Lodging/Resorts REITs

These are REITs that provide building to hotels and resorts. Indeed, you have used their services if you have stayed in any of the big hotels. Examples of these REITs are MGM Growth Properties, Summit Hotel Properties, Ryman Hospitalities, and Xenia Hotels and Resorts.

Office REITs

These are REITs that service companies that need office spaces. They serve both the private and public sectors. Examples of these REITs are Easterly Government Properties, Alexandria Real Estate Equities, Piedmont Office Realty Trust, and Hudson Pacific Properties.

Residential REITs

investing in REITs

Safehold is one of residential REITs in the US.

These are REITs that provide residential properties. Examples of these are Safehold, Global Medical REIT, and iStar REIT among others.

There are other types of REITS such as retail, diversified, timberlands, self-storage, and mortgage REITs.

How to Invest in REITs

There are a few ways you can invest in REITs. These are:

  • Investing in single REITs. This is similar to investing in stocks.
  • Investing in a diversified ETFs. This is when you invest in a diversified ETF. Examples of REIT ETFs are Janus Long-Term Care ETF and SPDR Dow Jones REIT ETF among others.

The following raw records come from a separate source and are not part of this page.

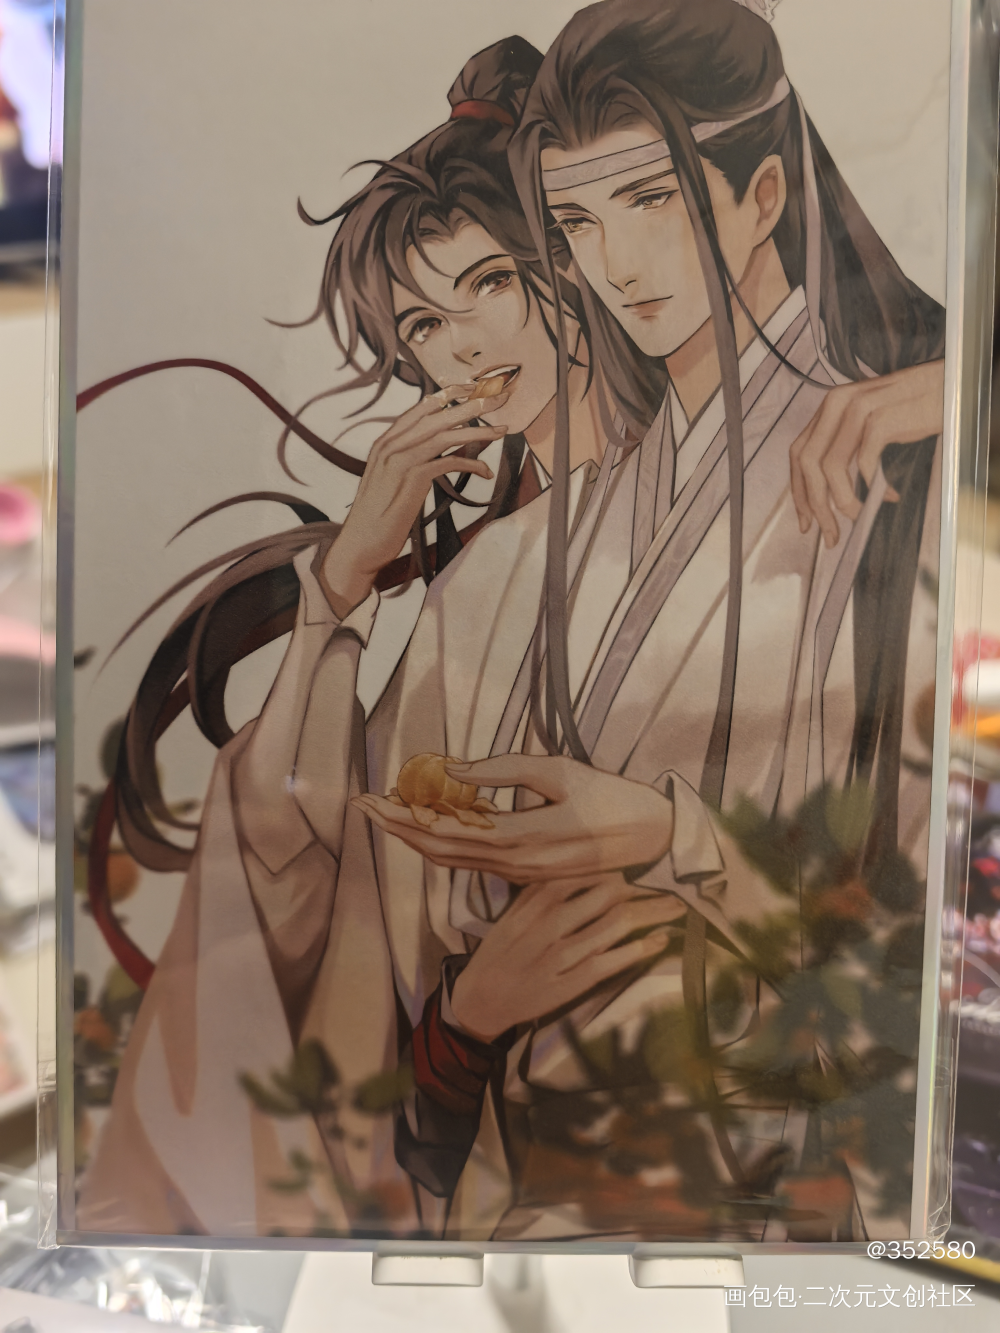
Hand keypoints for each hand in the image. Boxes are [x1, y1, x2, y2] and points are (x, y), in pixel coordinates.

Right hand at [321, 383, 509, 615]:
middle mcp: (391, 445)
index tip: (473, 388)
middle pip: (437, 415)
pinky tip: (485, 471)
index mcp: (385, 441)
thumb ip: (407, 460)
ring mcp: (399, 461)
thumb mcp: (390, 480)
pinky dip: (470, 463)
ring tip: (501, 430)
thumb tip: (435, 451)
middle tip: (497, 398)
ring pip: (444, 435)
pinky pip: (447, 462)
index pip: (421, 407)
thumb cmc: (378, 516)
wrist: (361, 543)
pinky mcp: (411, 480)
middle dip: (470, 404)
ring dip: (477, 431)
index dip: (449, 394)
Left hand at [352, 754, 673, 881]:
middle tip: (362, 806)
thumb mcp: (560, 771)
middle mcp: (515, 865)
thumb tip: (452, 770)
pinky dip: (443, 844)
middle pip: (438, 851)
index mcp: (521, 839)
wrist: (652, 841)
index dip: (401, 816)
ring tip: (386, 813)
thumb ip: (503, 771)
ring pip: (453, 861)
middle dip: (396, 828)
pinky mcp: (526, 873)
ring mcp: (520, 874)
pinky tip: (429, 824)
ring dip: (415, 838)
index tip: (370, 799)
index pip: (443, 832)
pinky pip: (473, 861)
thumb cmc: (610, 798)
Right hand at [449, 872, 686, 1040]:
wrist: (482, 998)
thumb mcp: (512, 912)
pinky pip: (614, 961)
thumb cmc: (500, 951)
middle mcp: (552, 925)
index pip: (585, 874)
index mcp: (536, 902)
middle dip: (643, 887)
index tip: (641, 862)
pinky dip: (640, 949)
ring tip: (676, 906)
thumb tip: (577, 866)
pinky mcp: (574, 983)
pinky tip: (660, 939)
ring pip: (616, 926)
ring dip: (651, 913)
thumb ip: (541, 890)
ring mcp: (564, 956)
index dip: (618, 866)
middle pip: (608, 897)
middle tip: (669, 882)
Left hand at [789, 360, 943, 547]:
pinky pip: (865, 464)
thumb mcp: (868, 421)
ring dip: (842, 502)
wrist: (950, 385)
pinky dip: (875, 487)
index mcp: (829, 406)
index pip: (798, 454)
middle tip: (830, 535)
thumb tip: (830, 494)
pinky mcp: (881, 418)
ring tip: (858, 517)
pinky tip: (891, 495)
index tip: (807, 521)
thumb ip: (845, 445)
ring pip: (831, 468)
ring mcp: (857, 409)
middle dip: (816, 506)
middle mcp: (836, 404)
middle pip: (808, 465)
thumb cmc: (912, 408)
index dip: (799, 492)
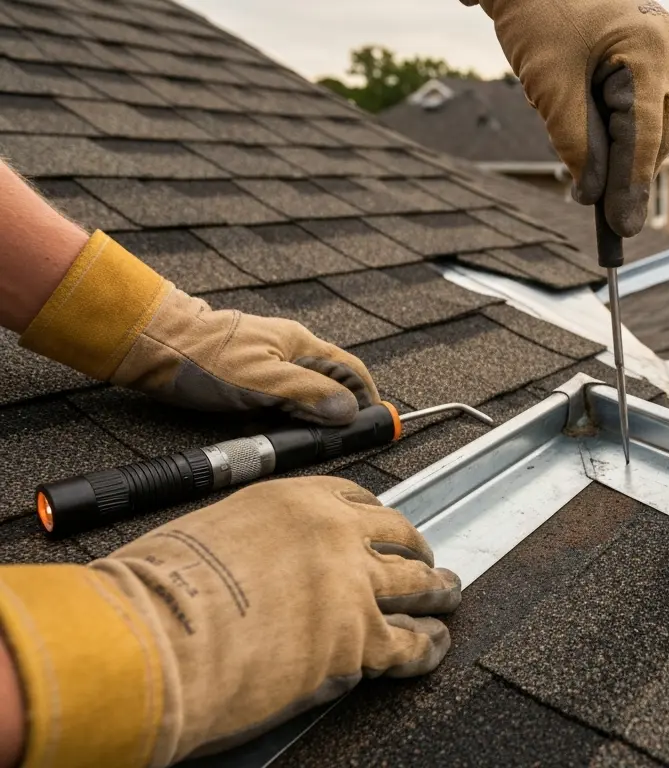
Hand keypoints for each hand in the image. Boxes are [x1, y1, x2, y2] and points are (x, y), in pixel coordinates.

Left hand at [21, 231, 377, 424]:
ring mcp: (266, 360)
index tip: (378, 425)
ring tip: (308, 439)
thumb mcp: (262, 382)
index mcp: (300, 344)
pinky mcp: (244, 374)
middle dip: (339, 411)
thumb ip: (309, 396)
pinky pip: (278, 397)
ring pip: (303, 392)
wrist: (149, 343)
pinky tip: (273, 430)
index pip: (351, 371)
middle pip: (330, 383)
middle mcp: (288, 349)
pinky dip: (285, 415)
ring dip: (310, 415)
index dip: (368, 399)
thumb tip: (349, 412)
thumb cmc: (203, 359)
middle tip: (341, 440)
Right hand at [86, 477, 460, 765]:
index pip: (357, 500)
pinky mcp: (362, 640)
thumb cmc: (159, 593)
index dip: (377, 519)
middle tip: (424, 559)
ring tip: (447, 594)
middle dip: (415, 549)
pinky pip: (412, 643)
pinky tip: (436, 645)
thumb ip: (249, 540)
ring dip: (437, 591)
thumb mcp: (208, 533)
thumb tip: (249, 563)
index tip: (385, 527)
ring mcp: (356, 585)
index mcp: (298, 500)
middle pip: (397, 537)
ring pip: (417, 584)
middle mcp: (337, 533)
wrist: (156, 639)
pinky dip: (429, 647)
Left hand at [471, 0, 668, 236]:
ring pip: (656, 124)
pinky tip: (597, 139)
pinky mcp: (655, 53)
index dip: (632, 186)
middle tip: (608, 218)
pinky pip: (646, 104)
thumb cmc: (536, 12)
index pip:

To invest in REITs, you need to conduct a thorough research. This will ensure that you get a good REIT that is also growing. Ideally, REIT investors look at the following:

  • The type of REIT. They look at this to know whether it is in a growing or slowing industry.
  • Dividend payout ratio. They basically look at the Funds From Operations (FFO) and Adjusted Funds From Operations (AFFO).
  • History of dividend growth. They look at the track record of a REIT and how it has grown its returns to shareholders.
  • Valuation. Some REITs are overvalued. It is important to invest in growing REITs that are also undervalued.
  • Management. The quality of management is very important when considering the REITs to invest in.

Summary

In this article, we have looked at basically everything you need to know when investing in REITs. We have looked at what a REIT is, the qualities of a REIT, the types and categories of REITs, and what you need to know when investing in REITs. Still, this is not enough. We recommend that you take time to read a few books on REITs. The ones we recommend are The Intelligent REITs Investor*, Investing in REITs, and The Complete Guide to Investing in REITs*.